Published April 4, 2019 | Version v1
Conference paper Open

Where do people feel emotions in their body? A quantitative implementation of the Emotionally}Vague project

  • 1. Design for Wellbeing
  • 2. University of Amsterdam
  • 3. Northeastern University

Description

The present paper presents the results of a collaborative project between an artist and two scientists interested in the embodiment of emotion. In the qualitative Emotionally}Vague project participants were asked to draw on a body outline where or how they felt anger, joy, fear, sadness and love. Inspired by the results of the Emotionally}Vague project, a quantitative study was performed to further examine people’s body-emotion associations. For twenty-one emotions participants could choose a location and a possible second location on a body outline to indicate were they felt that emotion. The results demonstrated that emotions differed in where in the body they were felt.
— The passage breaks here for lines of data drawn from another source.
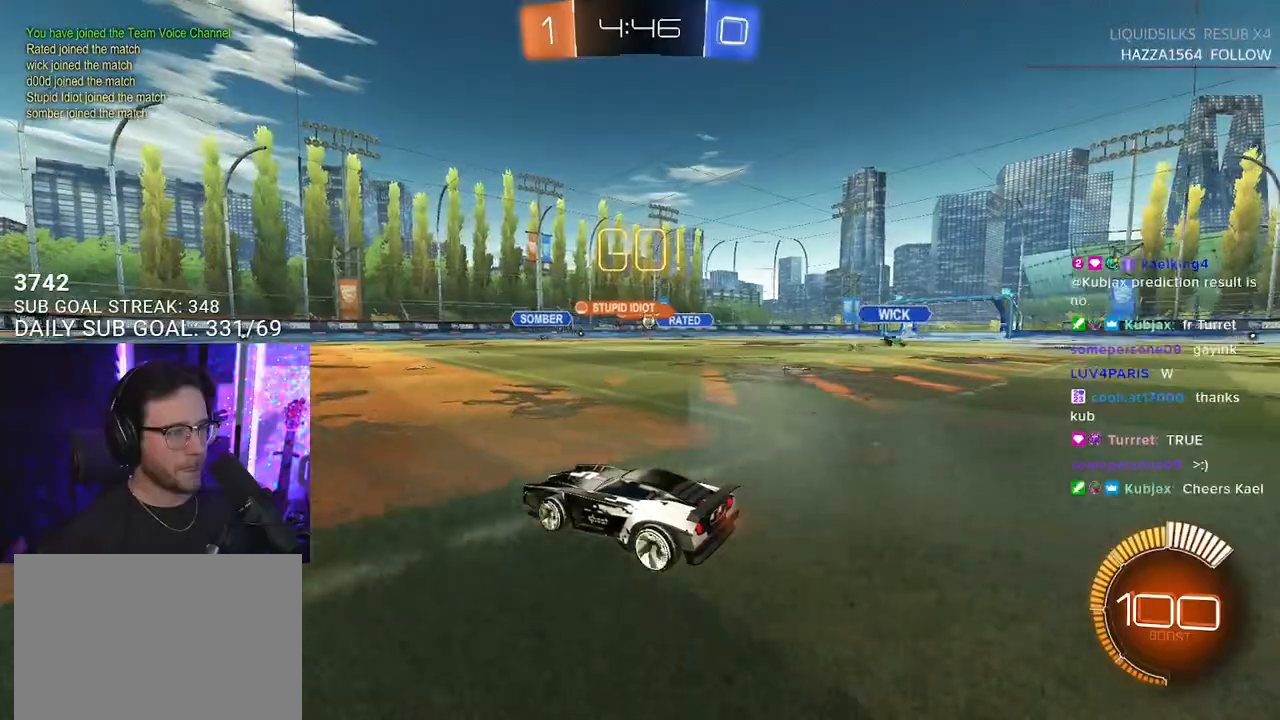
{"buttons": ["R2"], "left_stick": "right", "right_stick": "center", "events": [[150, "left_stick", "right"]]}
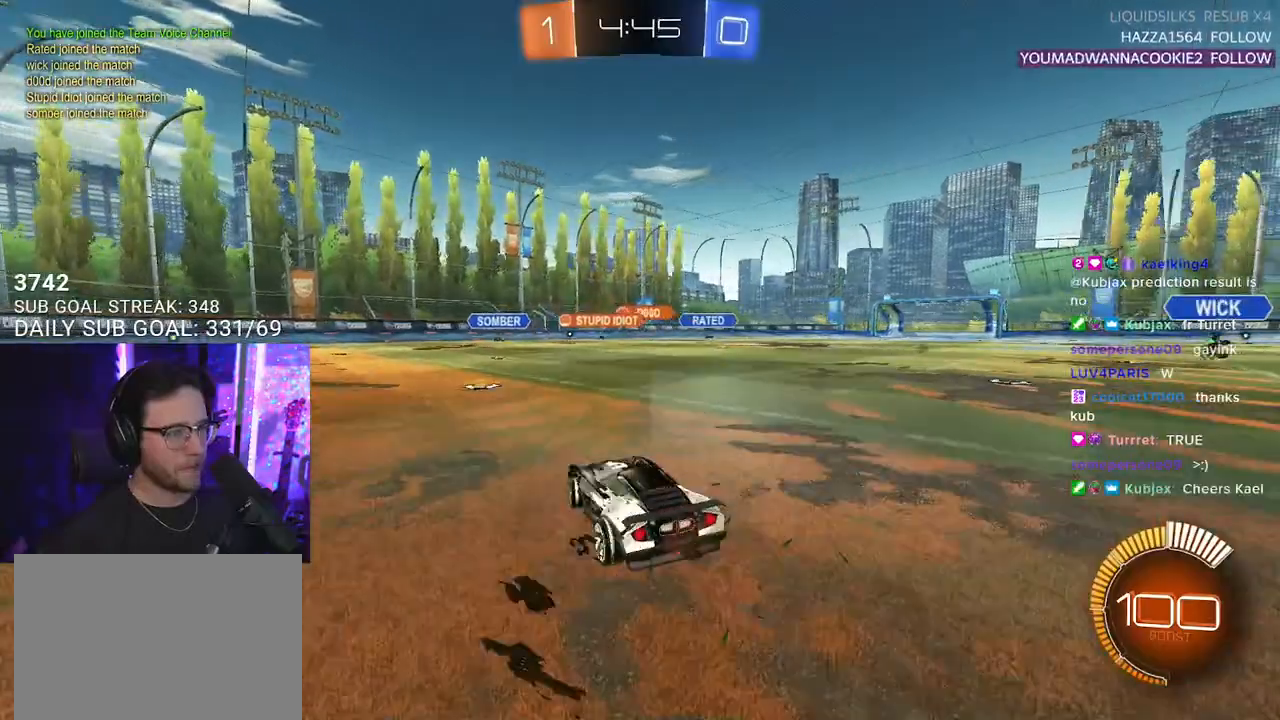
{"buttons": ["R1", "R2"], "left_stick": "up-left", "right_stick": "center", "events": [[317, "CROSS", "down"], [333, "left_stick", "up"], [400, "CROSS", "up"], [400, "left_stick", "up-left"], [450, "R1", "down"]]}
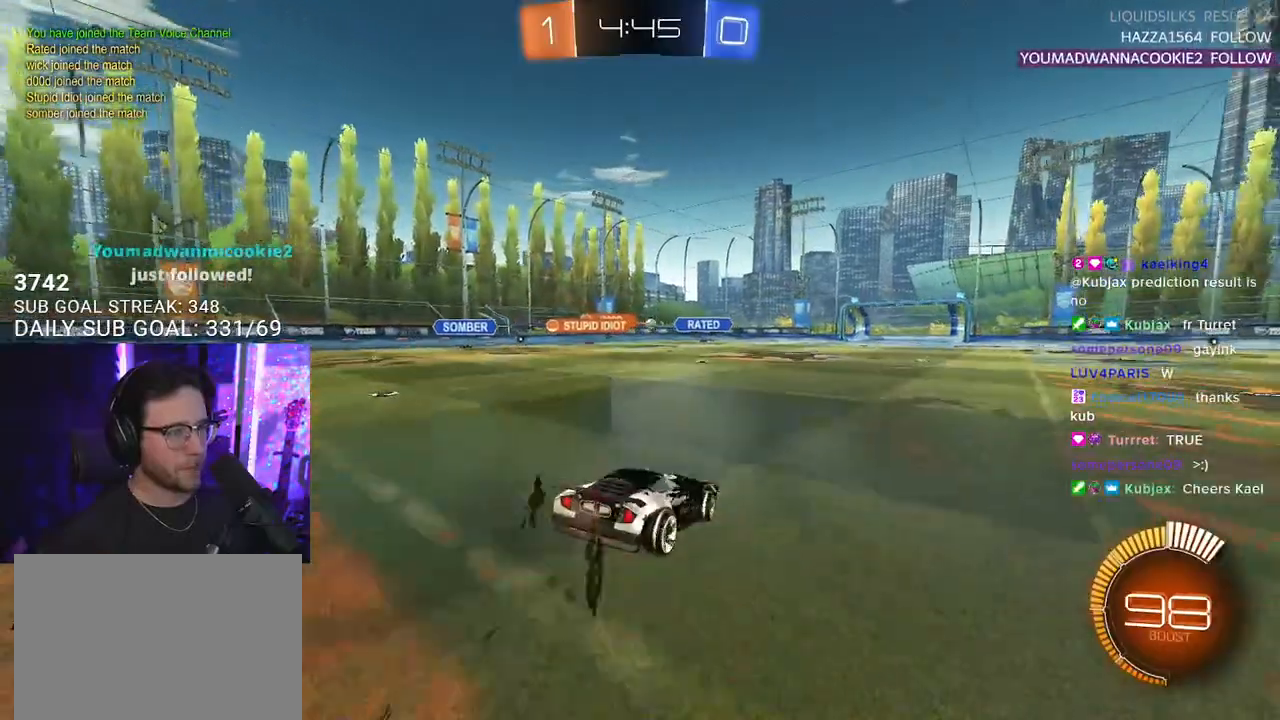
{"buttons": ["R2"], "left_stick": "down-left", "right_stick": "center", "events": [[33, "left_stick", "down"], [183, "left_stick", "center"], [267, "R1", "up"], [283, "left_stick", "down"], [350, "left_stick", "down-left"], [450, "L3", "down"], [500, "L3", "up"]]}
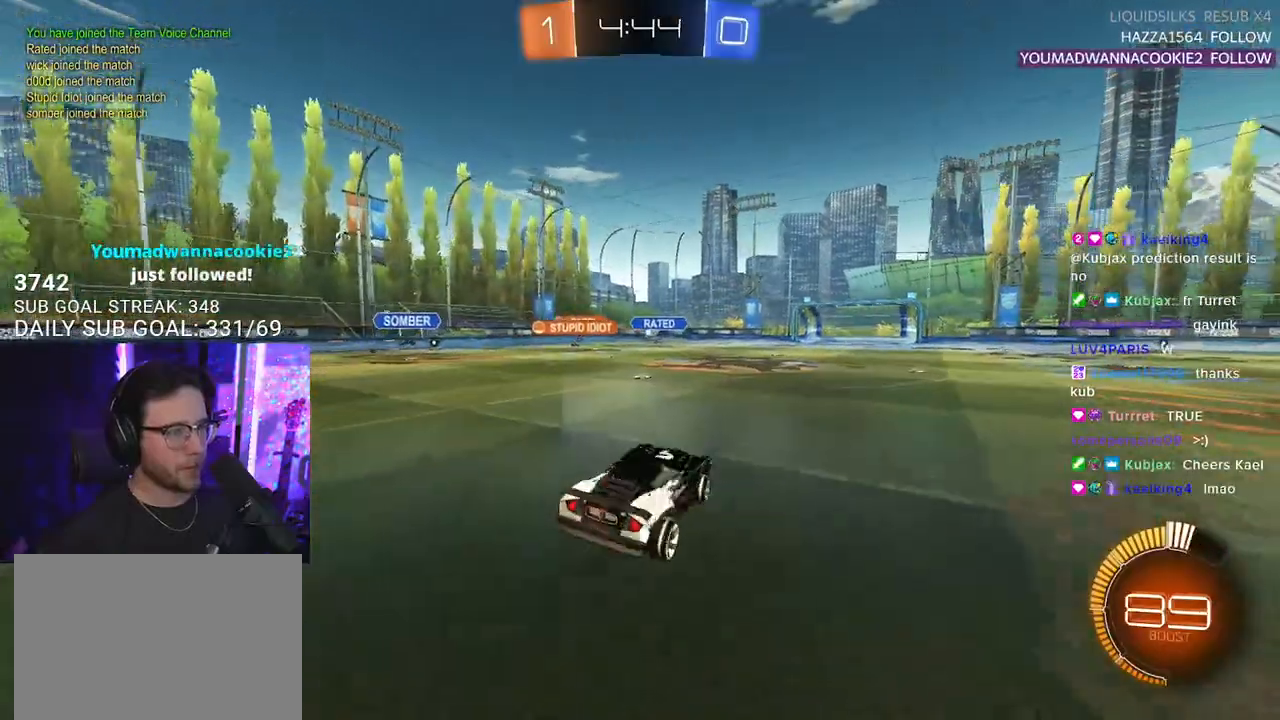
{"buttons": ["R2"], "left_stick": "left", "right_stick": "center", "events": [[67, "left_stick", "up"], [233, "L2", "down"], [250, "CROSS", "down"], [250, "R1", "down"], [317, "L2", "up"], [367, "left_stick", "center"], [417, "CROSS", "up"], [500, "R1", "up"], [500, "left_stick", "left"]]}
Notably, pride, anger, contempt and curiosity were associated with higher positions in the body as compared to pleasure, fear, guilt and disgust. Furthermore, as expected, there was individual variation in body-emotion associations. For all emotions, there was a sub-set of people that reported a body-emotion association not mentioned by another subset of people. These results support a view that emphasizes individual variability in the embodiment of emotional experience. Both scientific and practical applications of the task used to collect this data are discussed.